_Things to do_:
• 1. Who composed the music for the game in the Nanatsu Kaze no Shima Monogatari article?
• 2. Do these statements agree with the Nanatsu Kaze no Shima Monogatari article? (a) The game was made for the Sega Saturn. (b) Givro Corporation was dissolved in 1997. (c) The player controls a dragon named Gaūpu.
• 3. Resume the Nanatsu Kaze no Shima Monogatari article from its last line.

_Text block_:

■ ■ ■

- Developer: Givro Corporation
- Publisher: Enix
- Designer: Norihiro Sawada
- Programmer: Noriyuki Tomiyama
- Artists: Keita Amemiya Naoyuki Hayakawa Yasuo Wakatsuki
- Composers: Hirokazu Ohta (Buddy Zoo) Shinji Kinoshita (Buddy Zoo)
- Platform: Sega Saturn
- Release: JP: 27 November, 1997;
- Genre: Graphic adventure
- Mode: Single-player

= Nanatsu Kaze no Shima Monogatari =

1997 video game

 is a 1997 graphic adventure video game developed by Givro Corporation and published by Enix for the Sega Saturn. The last game to be created by Givro prior to their dissolution in 1998, it takes place on a mysterious island. Players assume the role of a dragon named Gaūpu to meet various creatures inhabiting the location, while harnessing seven legendary winds to overcome obstacles. It received positive reviews, with high praise given towards its hand-drawn visuals.

== Gameplay ==

Gameplay screenshot.

■ ■ ■

_Records shown_:
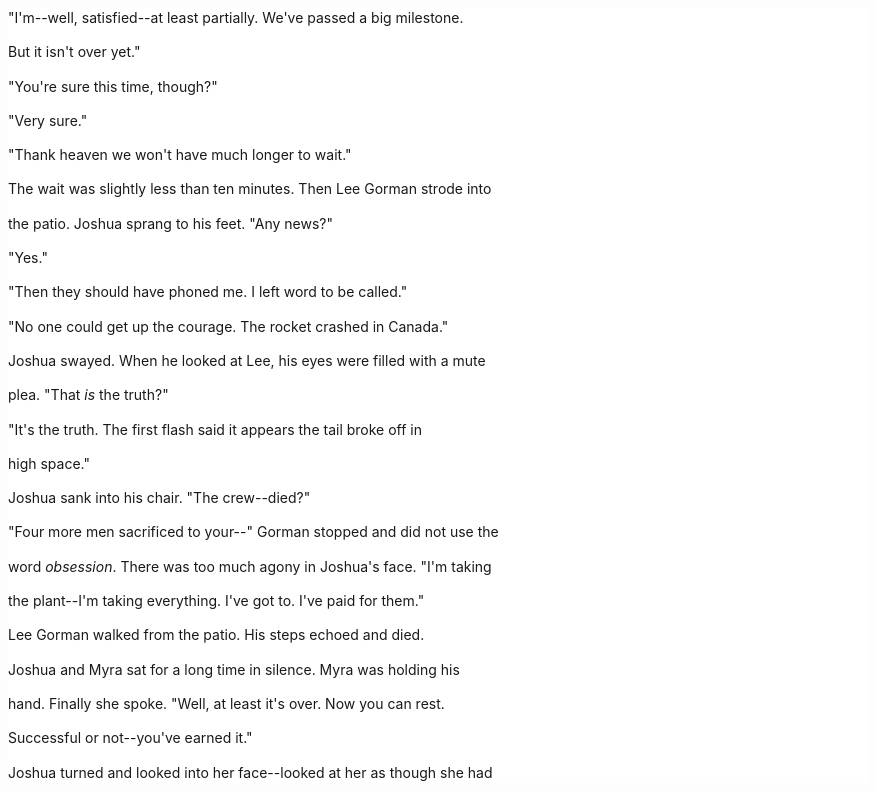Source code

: 
"I'm--well, satisfied--at least partially. We've passed a big milestone.

But it isn't over yet."



"You're sure this time, though?"



"Very sure."



"Thank heaven we won't have much longer to wait."



The wait was slightly less than ten minutes. Then Lee Gorman strode into

the patio. Joshua sprang to his feet. "Any news?"



"Yes."



"Then they should have phoned me. I left word to be called."



"No one could get up the courage. The rocket crashed in Canada."



Joshua swayed. When he looked at Lee, his eyes were filled with a mute

plea. "That _is_ the truth?"



"It's the truth. The first flash said it appears the tail broke off in

high space."



Joshua sank into his chair. "The crew--died?"



"Four more men sacrificed to your--" Gorman stopped and did not use the

word _obsession_. There was too much agony in Joshua's face. "I'm taking

the plant--I'm taking everything. I've got to. I've paid for them."



Lee Gorman walked from the patio. His steps echoed and died.



Joshua and Myra sat for a long time in silence. Myra was holding his

hand. Finally she spoke. "Well, at least it's over. Now you can rest.

Successful or not--you've earned it."



Joshua turned and looked into her face--looked at her as though she had
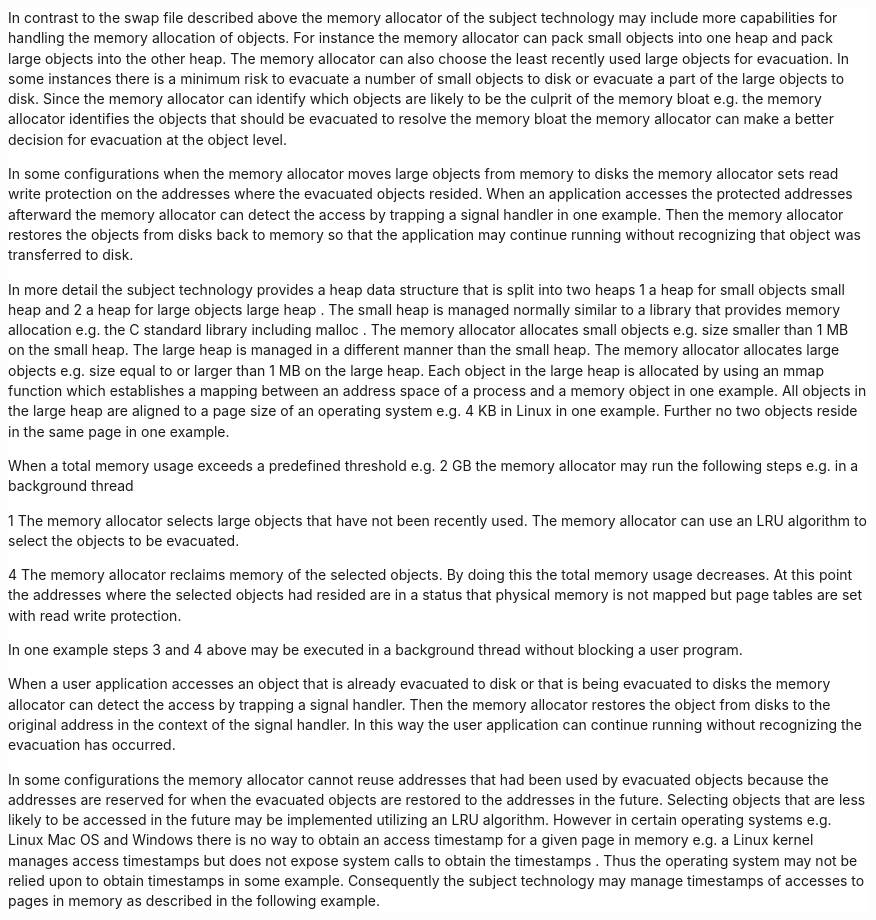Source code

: In contrast to the swap file described above the memory allocator of the subject technology may include more capabilities for handling the memory allocation of objects. For instance the memory allocator can pack small objects into one heap and pack large objects into the other heap. The memory allocator can also choose the least recently used large objects for evacuation. In some instances there is a minimum risk to evacuate a number of small objects to disk or evacuate a part of the large objects to disk. Since the memory allocator can identify which objects are likely to be the culprit of the memory bloat e.g. the memory allocator identifies the objects that should be evacuated to resolve the memory bloat the memory allocator can make a better decision for evacuation at the object level.

In some configurations when the memory allocator moves large objects from memory to disks the memory allocator sets read write protection on the addresses where the evacuated objects resided. When an application accesses the protected addresses afterward the memory allocator can detect the access by trapping a signal handler in one example. Then the memory allocator restores the objects from disks back to memory so that the application may continue running without recognizing that object was transferred to disk.

In more detail the subject technology provides a heap data structure that is split into two heaps 1 a heap for small objects small heap and 2 a heap for large objects large heap . The small heap is managed normally similar to a library that provides memory allocation e.g. the C standard library including malloc . The memory allocator allocates small objects e.g. size smaller than 1 MB on the small heap. The large heap is managed in a different manner than the small heap. The memory allocator allocates large objects e.g. size equal to or larger than 1 MB on the large heap. Each object in the large heap is allocated by using an mmap function which establishes a mapping between an address space of a process and a memory object in one example. All objects in the large heap are aligned to a page size of an operating system e.g. 4 KB in Linux in one example. Further no two objects reside in the same page in one example.

When a total memory usage exceeds a predefined threshold e.g. 2 GB the memory allocator may run the following steps e.g. in a background thread 

 1 The memory allocator selects large objects that have not been recently used. The memory allocator can use an LRU algorithm to select the objects to be evacuated.

 4 The memory allocator reclaims memory of the selected objects. By doing this the total memory usage decreases. At this point the addresses where the selected objects had resided are in a status that physical memory is not mapped but page tables are set with read write protection.

In one example steps 3 and 4 above may be executed in a background thread without blocking a user program.

When a user application accesses an object that is already evacuated to disk or that is being evacuated to disks the memory allocator can detect the access by trapping a signal handler. Then the memory allocator restores the object from disks to the original address in the context of the signal handler. In this way the user application can continue running without recognizing the evacuation has occurred.

In some configurations the memory allocator cannot reuse addresses that had been used by evacuated objects because the addresses are reserved for when the evacuated objects are restored to the addresses in the future. Selecting objects that are less likely to be accessed in the future may be implemented utilizing an LRU algorithm. However in certain operating systems e.g. Linux Mac OS and Windows there is no way to obtain an access timestamp for a given page in memory e.g. a Linux kernel manages access timestamps but does not expose system calls to obtain the timestamps . Thus the operating system may not be relied upon to obtain timestamps in some example. Consequently the subject technology may manage timestamps of accesses to pages in memory as described in the following example.
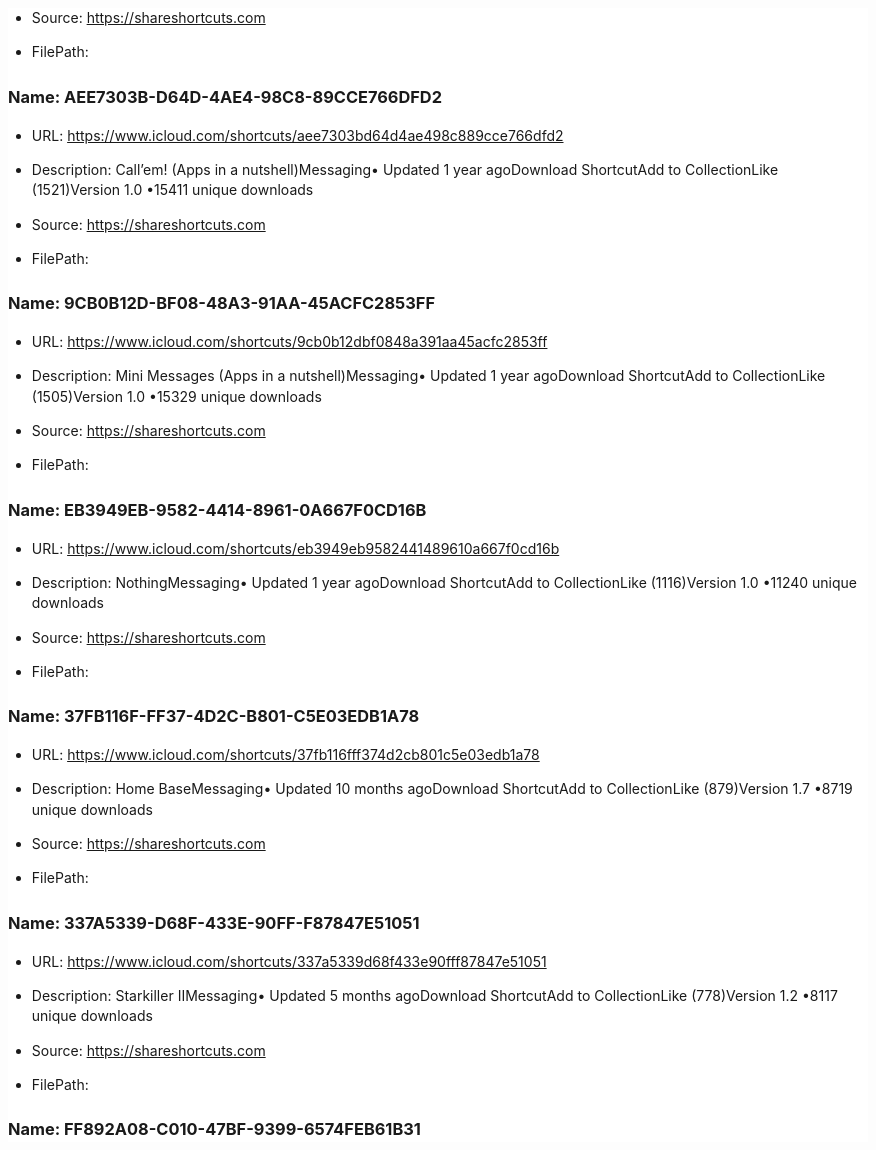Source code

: - Source: https://shareshortcuts.com

- FilePath: 

### Name: AEE7303B-D64D-4AE4-98C8-89CCE766DFD2

- URL: https://www.icloud.com/shortcuts/aee7303bd64d4ae498c889cce766dfd2

- Description: Call’em! (Apps in a nutshell)Messaging• Updated 1 year agoDownload ShortcutAdd to CollectionLike (1521)Version 1.0 •15411 unique downloads

- Source: https://shareshortcuts.com

- FilePath: 

### Name: 9CB0B12D-BF08-48A3-91AA-45ACFC2853FF

- URL: https://www.icloud.com/shortcuts/9cb0b12dbf0848a391aa45acfc2853ff

- Description: Mini Messages (Apps in a nutshell)Messaging• Updated 1 year agoDownload ShortcutAdd to CollectionLike (1505)Version 1.0 •15329 unique downloads

- Source: https://shareshortcuts.com

- FilePath: 

### Name: EB3949EB-9582-4414-8961-0A667F0CD16B

- URL: https://www.icloud.com/shortcuts/eb3949eb9582441489610a667f0cd16b

- Description: NothingMessaging• Updated 1 year agoDownload ShortcutAdd to CollectionLike (1116)Version 1.0 •11240 unique downloads

- Source: https://shareshortcuts.com

- FilePath: 

### Name: 37FB116F-FF37-4D2C-B801-C5E03EDB1A78

- URL: https://www.icloud.com/shortcuts/37fb116fff374d2cb801c5e03edb1a78

- Description: Home BaseMessaging• Updated 10 months agoDownload ShortcutAdd to CollectionLike (879)Version 1.7 •8719 unique downloads

- Source: https://shareshortcuts.com

- FilePath: 

### Name: 337A5339-D68F-433E-90FF-F87847E51051

- URL: https://www.icloud.com/shortcuts/337a5339d68f433e90fff87847e51051

- Description: Starkiller IIMessaging• Updated 5 months agoDownload ShortcutAdd to CollectionLike (778)Version 1.2 •8117 unique downloads

- Source: https://shareshortcuts.com

- FilePath: 

### Name: FF892A08-C010-47BF-9399-6574FEB61B31
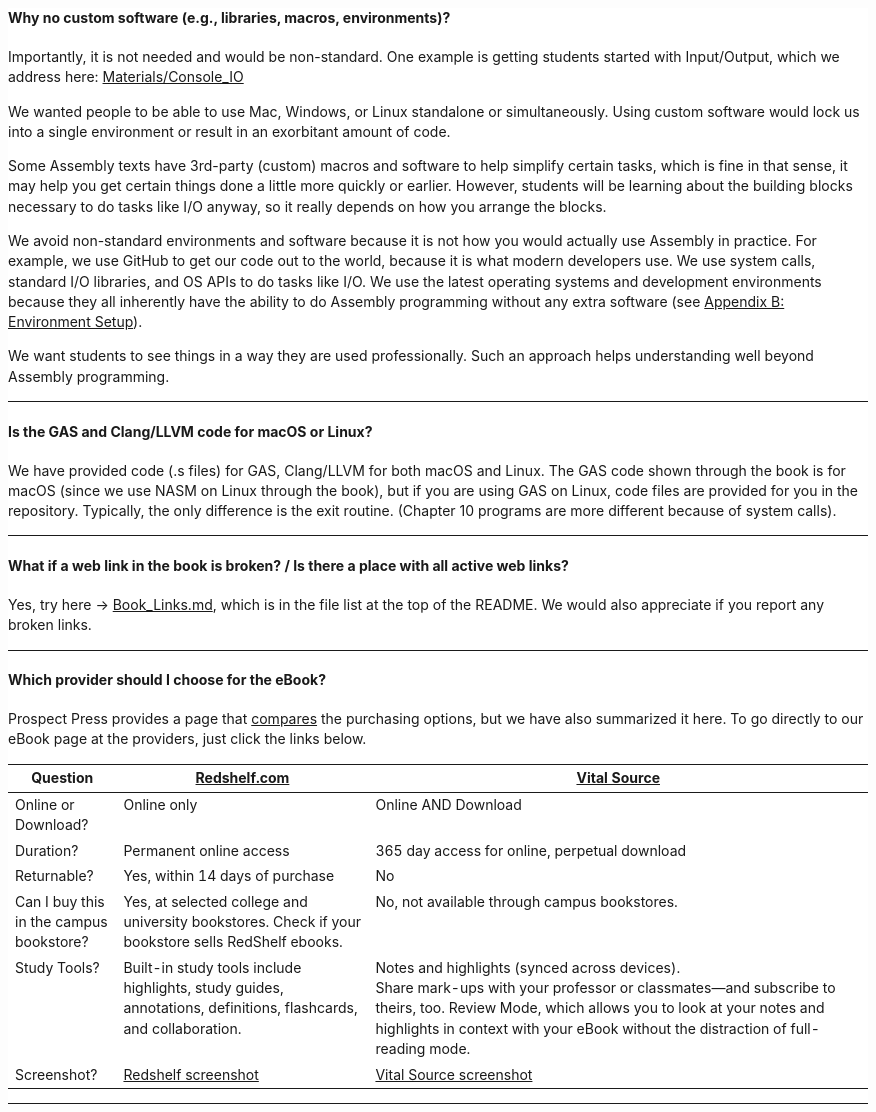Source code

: 
<a id="software"></a>
#### Why no custom software (e.g., libraries, macros, environments)?
Importantly, it is not needed and would be non-standard. One example is getting students started with Input/Output, which we address here: [Materials/Console_IO](../Materials/Console\_IO/)

We wanted people to be able to use Mac, Windows, or Linux standalone or simultaneously. Using custom software would lock us into a single environment or result in an exorbitant amount of code.

Some Assembly texts have 3rd-party (custom) macros and software to help simplify certain tasks, which is fine in that sense, it may help you get certain things done a little more quickly or earlier. However, students will be learning about the building blocks necessary to do tasks like I/O anyway, so it really depends on how you arrange the blocks.

We avoid non-standard environments and software because it is not how you would actually use Assembly in practice. For example, we use GitHub to get our code out to the world, because it is what modern developers use. We use system calls, standard I/O libraries, and OS APIs to do tasks like I/O. We use the latest operating systems and development environments because they all inherently have the ability to do Assembly programming without any extra software (see [Appendix B: Environment Setup](../content/Edition2/Assembly_Ed2_App_B_GitHub.pdf)).

We want students to see things in a way they are used professionally. Such an approach helps understanding well beyond Assembly programming.

---

<a id="GAS"></a>
#### Is the GAS and Clang/LLVM code for macOS or Linux?
We have provided code (.s files) for GAS, Clang/LLVM for both macOS and Linux. The GAS code shown through the book is for macOS (since we use NASM on Linux through the book), but if you are using GAS on Linux, code files are provided for you in the repository. Typically, the only difference is the exit routine. (Chapter 10 programs are more different because of system calls).

---

<a id="book_links"></a>
#### What if a web link in the book is broken? / Is there a place with all active web links?
Yes, try here -> [Book_Links.md](../Book_Links.md), which is in the file list at the top of the README. We would also appreciate if you report any broken links.

---

<a id="eBook"></a>
#### Which provider should I choose for the eBook?
Prospect Press provides a page that [compares](https://prospectpressvt.com/ordering/direct-student-orders/) the purchasing options, but we have also summarized it here. To go directly to our eBook page at the providers, just click the links below.

|    Question     | [Redshelf.com](https://redshelf.com/book/1671071) | [Vital Source](https://www.vitalsource.com/products/assembly-programming-and-computer-architecture-for-brian-r-hall-amp-kevin-j-v9781943153763) |
|----|----|----|
| Online or Download?     | Online only | Online AND Download |
| Duration?         | Permanent online access | 365 day access for online, perpetual download |
| Returnable? | Yes, within 14 days of purchase | No |
| Can I buy this in the campus bookstore? | Yes, at selected college and university bookstores. Check if your bookstore sells RedShelf ebooks. | No, not available through campus bookstores. |
|Study Tools? | Built-in study tools include highlights, study guides, annotations, definitions, flashcards, and collaboration. | Notes and highlights (synced across devices). <br>Share mark-ups with your professor or classmates—and subscribe to theirs, too. Review Mode, which allows you to look at your notes and highlights in context with your eBook without the distraction of full-reading mode. |
| Screenshot? | [Redshelf screenshot](../content/Redshelf.pdf) | [Vital Source screenshot](../content/VitalSource.pdf) |

---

■ ■ ■

_Answers to the tasks_:
• 1. Hirokazu Ohta and Shinji Kinoshita, both of Buddy Zoo.

• 2.
(a) Yes: "published by Enix for the Sega Saturn."
(b) No: "prior to their dissolution in 1998."
(c) Yes: "Players assume the role of a dragon named Gaūpu."

• 3.
Nanatsu Kaze no Shima Monogatari is a graphic adventure game reminiscent of earlier titles from Givro like Wonder Project J and Wonder Project J2 on Super Famicom and Nintendo 64 respectively, where players assume the role of a dragon named Gaūpu who falls into a mysterious island and must meet various creatures that inhabit the location, some of which will join Gaūpu's quest or give information, collect items while harnessing seven legendary winds to overcome challenges along the way. Gameplay is largely free of violence and focuses on puzzle solving instead. Players collect a variety of items such as insects, plants and fish, which can be used for certain purposes. Characters like the giant snail Soul and the trader Tamu provides hints in the form of ambiguous poems and gives items to Gaūpu respectively. By using a sea conch item, Gaūpu can summon companions to clear obstacles in order explore previously unreachable areas of the island.

== Production ==
=== Development ===

Developed by Givro Corporation, it was the last game the company developed.

== Release ==
Nanatsu Kaze no Shima Monogatari was published by Enix for the Sega Saturn on November 27, 1997. It was never released outside of Japan. The title was released with two discs; one featuring the main game while another features artwork and character designs. In December, an official strategy guide was released in Japan by Enix. Likewise, an album containing music from the title was co-published in Japan by First Smile Entertainment and Pony Canyon on December 17 of the same year.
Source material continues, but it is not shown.